Closed achave11-ucsc closed 4 months ago
This patch was produced during PL:
Subject: [PATCH] [r] Index dcp35 in prod (#5949)
---
Index: src/azul/service/async_manifest_service.py
IDEA additional info:
Subsystem: com.intellij.openapi.diff.impl.patch.CharsetEP
<+>UTF-8
===================================================================
diff --git a/src/azul/service/async_manifest_service.py b/src/azul/service/async_manifest_service.py
--- a/src/azul/service/async_manifest_service.py (revision 9c69f828897a5b9b1c37f96dff7aaf94b04aca27)

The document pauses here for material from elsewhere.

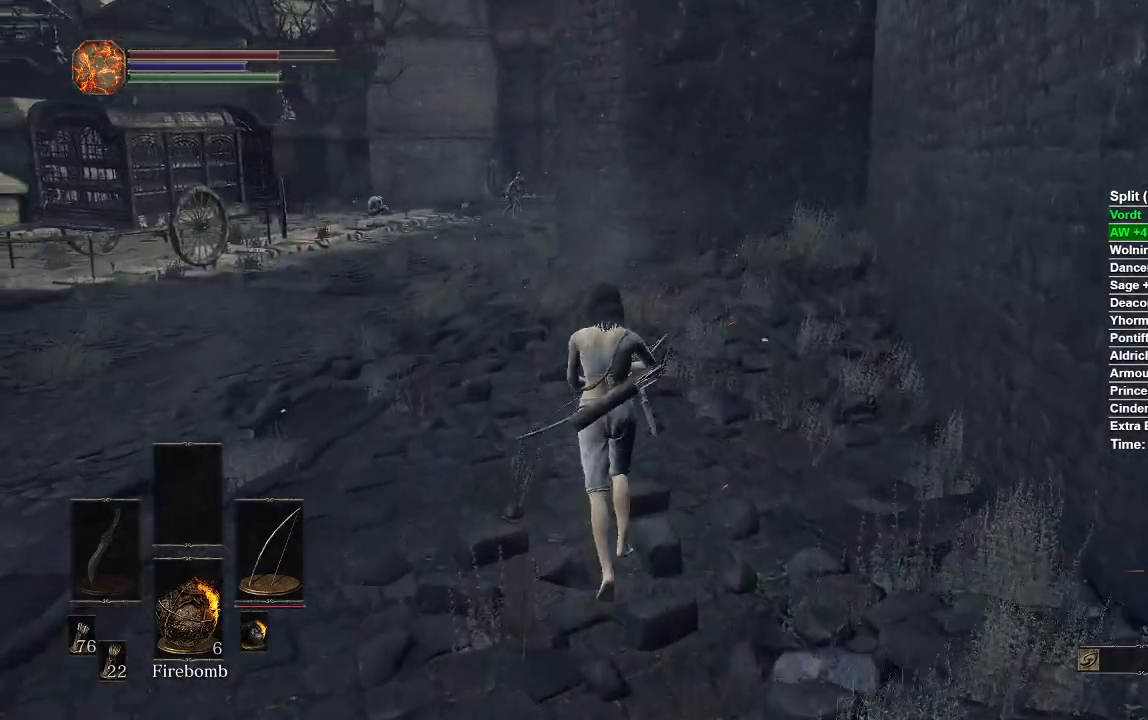
{"dt_ms": 500, "buttons": ["DPAD_DOWN"], "left_stick": "up", "right_stick": "center", "events": [[483, "DPAD_DOWN", "down"]]}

+++ b/src/azul/service/async_manifest_service.py (date 1707945397482)
@@ -125,7 +125,7 @@
token = Token.first(execution_id)
input = json.dumps(input)
try:
- # If there already is an exception of the given name, and if that
+ # If there already is an execution of the given name, and if that
# execution is still ongoing and was given the same input as what we
# pass here, `start_execution` will succeed idempotently
execution = self._sfn.start_execution(stateMachineArn=self.machine_arn,
@@ -133,12 +133,12 @@
input=input)
except self._sfn.exceptions.ExecutionAlreadyExists:
# This exception indicates that there is already an execution with
- # the given name but that it is has ended, or that its input differs
+ # the given name but that it has ended, or that its input differs
# from what we were passing now. The latter case is unexpected and
# therefore constitues an error. In the former case we return the
# token so that the client has to make another request to actually
# obtain the resulting manifest. Strictly speaking, we could return
- # the manifest here but it keeps the control flow simpler. This is
+ # the manifest here, but it keeps the control flow simpler. This is
# benevolent race is rare enough to not worry about optimizing.
execution = self._sfn.describe_execution(executionArn=execution_arn)
if execution['input'] != input:
Index: src/azul/service/manifest_service.py
IDEA additional info:
Subsystem: com.intellij.openapi.diff.impl.patch.CharsetEP
<+>UTF-8
===================================================================
diff --git a/src/azul/service/manifest_service.py b/src/azul/service/manifest_service.py
--- a/src/azul/service/manifest_service.py (revision 9c69f828897a5b9b1c37f96dff7aaf94b04aca27)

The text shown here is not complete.